The “it” was a reference to “x/y = x * (1/y) is true”. Bad English on my part.

I see.

It ends up being true because both sides are calculating it the less precise way, not because both sides are calculating it the precise way!

Every day I count my blessings that I have don’t actually need to use floating point math in any significant capacity in my day-to-day activities :).

An interesting question on the subject: what floating point values of a satisfy the following for all x:

x / a == x * (1 / a)

Only trivial solutions I can think of are 0 or of the form 2^n (n being integer, of course), because any other inverse of a would result an infinite binary expansion. But floating point arithmetic is finite in precision, so are there non-trivial variants that work correctly (at least on some rounding mode)?

Quick empirical estimation suggests that no values which would avoid errors, apart from powers of two, really exist. There are constants for which rounding errors are rarer than for others, but even for the square root of two which is one of the better candidates almost 13% of results are wrong, and for the square root of three which is on the worse end around 50% of results are off.

On average, multiplication by floating point inverse seems to differ from IEEE division for about 27% of (uniformly distributed) values.

Yeah 1/y is only exact for POT. Reference support: https://hal.inria.fr/ensl-00409366

And the approximate number of exact is also tight. Reference: http://perso.ens-lyon.fr/jean-michel.muller/fpdiv.html (in the supplement)

The difference identified appears to be related to how round-off is applied to the last bit for floating point numbers.

-ffast-math also modifies how round-off is applied.

The other modifier is multi-threaded calculations, which frequently has a more significant effect on round-off, not only for the last bit but for more significant precision loss in sums, often with more significant effects.

When summing floating point values, any assessment of the significance of this last-bit error needs to consider the accuracy available from the input values, which should show the available accuracy is much less than this last-bit error. Variations in the last bit are rarely a significant problem.

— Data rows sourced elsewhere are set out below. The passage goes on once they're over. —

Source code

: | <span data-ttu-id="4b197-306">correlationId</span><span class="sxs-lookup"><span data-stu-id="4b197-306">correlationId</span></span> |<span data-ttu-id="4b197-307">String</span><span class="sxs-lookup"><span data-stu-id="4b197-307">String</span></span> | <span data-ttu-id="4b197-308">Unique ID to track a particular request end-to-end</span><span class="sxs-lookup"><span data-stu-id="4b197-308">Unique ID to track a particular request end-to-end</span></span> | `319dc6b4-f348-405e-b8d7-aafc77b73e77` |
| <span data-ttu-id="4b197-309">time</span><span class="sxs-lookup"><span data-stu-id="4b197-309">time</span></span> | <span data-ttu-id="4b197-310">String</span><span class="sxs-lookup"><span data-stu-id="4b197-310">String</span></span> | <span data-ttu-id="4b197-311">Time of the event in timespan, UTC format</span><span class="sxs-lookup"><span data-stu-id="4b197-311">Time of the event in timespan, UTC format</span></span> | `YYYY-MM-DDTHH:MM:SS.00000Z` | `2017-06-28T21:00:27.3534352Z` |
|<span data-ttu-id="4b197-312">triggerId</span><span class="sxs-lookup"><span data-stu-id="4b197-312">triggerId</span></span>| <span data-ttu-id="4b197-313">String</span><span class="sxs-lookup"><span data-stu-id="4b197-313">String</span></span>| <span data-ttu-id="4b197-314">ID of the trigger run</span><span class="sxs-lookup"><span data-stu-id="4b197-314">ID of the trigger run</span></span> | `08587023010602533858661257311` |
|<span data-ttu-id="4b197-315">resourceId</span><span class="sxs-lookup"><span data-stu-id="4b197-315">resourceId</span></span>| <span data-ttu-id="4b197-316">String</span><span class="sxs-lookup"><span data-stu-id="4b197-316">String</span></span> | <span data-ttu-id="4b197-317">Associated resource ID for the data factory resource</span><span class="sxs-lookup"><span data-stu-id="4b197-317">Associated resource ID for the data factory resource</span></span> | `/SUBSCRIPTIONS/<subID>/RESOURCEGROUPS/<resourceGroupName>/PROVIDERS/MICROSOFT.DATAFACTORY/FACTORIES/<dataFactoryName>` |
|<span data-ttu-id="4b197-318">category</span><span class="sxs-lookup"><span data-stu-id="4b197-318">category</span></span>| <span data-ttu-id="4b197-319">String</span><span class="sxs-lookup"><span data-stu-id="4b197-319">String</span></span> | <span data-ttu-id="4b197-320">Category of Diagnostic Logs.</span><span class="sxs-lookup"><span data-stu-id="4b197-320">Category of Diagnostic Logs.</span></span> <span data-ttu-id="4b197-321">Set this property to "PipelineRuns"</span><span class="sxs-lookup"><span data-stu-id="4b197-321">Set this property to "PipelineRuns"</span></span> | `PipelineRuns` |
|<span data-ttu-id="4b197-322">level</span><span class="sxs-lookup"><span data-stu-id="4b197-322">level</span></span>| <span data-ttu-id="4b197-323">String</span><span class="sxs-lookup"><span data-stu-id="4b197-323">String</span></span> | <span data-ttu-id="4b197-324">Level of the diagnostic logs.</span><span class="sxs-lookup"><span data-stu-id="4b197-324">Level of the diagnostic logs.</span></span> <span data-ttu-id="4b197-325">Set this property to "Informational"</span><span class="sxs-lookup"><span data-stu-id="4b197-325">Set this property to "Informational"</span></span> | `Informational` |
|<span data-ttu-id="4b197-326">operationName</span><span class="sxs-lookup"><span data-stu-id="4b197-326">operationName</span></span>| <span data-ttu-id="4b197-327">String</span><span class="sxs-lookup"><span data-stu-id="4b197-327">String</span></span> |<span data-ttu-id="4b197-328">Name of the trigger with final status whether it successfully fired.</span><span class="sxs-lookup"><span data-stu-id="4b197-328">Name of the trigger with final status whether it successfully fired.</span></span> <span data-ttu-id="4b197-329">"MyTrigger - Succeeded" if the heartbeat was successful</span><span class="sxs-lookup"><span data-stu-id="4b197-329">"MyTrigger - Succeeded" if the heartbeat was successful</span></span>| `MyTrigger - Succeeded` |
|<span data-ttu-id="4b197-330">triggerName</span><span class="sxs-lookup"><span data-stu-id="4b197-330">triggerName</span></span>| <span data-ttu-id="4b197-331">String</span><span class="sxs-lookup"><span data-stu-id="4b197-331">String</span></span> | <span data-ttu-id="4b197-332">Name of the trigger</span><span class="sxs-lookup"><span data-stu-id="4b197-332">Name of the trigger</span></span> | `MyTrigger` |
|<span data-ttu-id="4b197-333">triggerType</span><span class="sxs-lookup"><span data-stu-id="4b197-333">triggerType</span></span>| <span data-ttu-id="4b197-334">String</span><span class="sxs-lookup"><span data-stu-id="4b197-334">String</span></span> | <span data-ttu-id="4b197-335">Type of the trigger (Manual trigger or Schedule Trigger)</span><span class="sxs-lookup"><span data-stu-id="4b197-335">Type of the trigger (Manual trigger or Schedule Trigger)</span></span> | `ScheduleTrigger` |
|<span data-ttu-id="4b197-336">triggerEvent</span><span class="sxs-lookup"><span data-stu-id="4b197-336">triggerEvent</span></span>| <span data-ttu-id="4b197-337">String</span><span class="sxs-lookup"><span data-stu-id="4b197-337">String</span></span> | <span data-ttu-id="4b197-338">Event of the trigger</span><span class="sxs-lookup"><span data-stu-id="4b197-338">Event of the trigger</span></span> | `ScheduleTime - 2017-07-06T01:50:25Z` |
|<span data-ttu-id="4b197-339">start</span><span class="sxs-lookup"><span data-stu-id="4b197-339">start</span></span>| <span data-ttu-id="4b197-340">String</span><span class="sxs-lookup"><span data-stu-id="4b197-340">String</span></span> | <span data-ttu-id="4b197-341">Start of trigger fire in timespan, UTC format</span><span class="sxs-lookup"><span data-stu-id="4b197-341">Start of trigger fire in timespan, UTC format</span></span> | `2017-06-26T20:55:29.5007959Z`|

I’m not quite following this. By multi-threaded I assume you mean breaking a serial computation into parts, calculating the parts and then recombining the result?

Although this leads to a

differentresult in general it is not obvious to me that it generally leads to a less precise result.Indeed, for basic examples like a sum of all elements in a vector, I would expect multiple accumulators needed for parallel sums to

reduceerror since magnitudes are smaller and split across more mantissa bits.I agree that in some cases summing the parts can reduce the apparent error.

When subtracting two near equal values (a-b), the accuracy is not due to the last bit adjustment, but an assessment of the available accuracy of a and b. So I often find that the maximum error estimate, based on the (storage) accuracy of each input value, can be more significant than the error due to using the inverse.

It is in sums, rather than products that accuracy needs to be reviewed.

The main question is how big the loss in accuracy is compared to the performance gains.

In your example, the error probably is about 1 ulp? That is usually well within tolerance.